Information provided below:

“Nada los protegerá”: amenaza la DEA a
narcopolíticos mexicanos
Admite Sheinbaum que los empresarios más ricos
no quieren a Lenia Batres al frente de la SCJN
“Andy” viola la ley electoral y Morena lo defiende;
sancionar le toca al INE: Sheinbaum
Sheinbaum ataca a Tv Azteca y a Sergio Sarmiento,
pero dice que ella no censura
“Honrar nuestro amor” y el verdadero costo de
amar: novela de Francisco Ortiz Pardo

End of Information provided.

Bring together every line in the entries that holds the string "Sheinbaum".

* [Solution to this task]
Admite Sheinbaum que los empresarios más ricos
sancionar le toca al INE: Sheinbaum
Sheinbaum ataca a Tv Azteca y a Sergio Sarmiento,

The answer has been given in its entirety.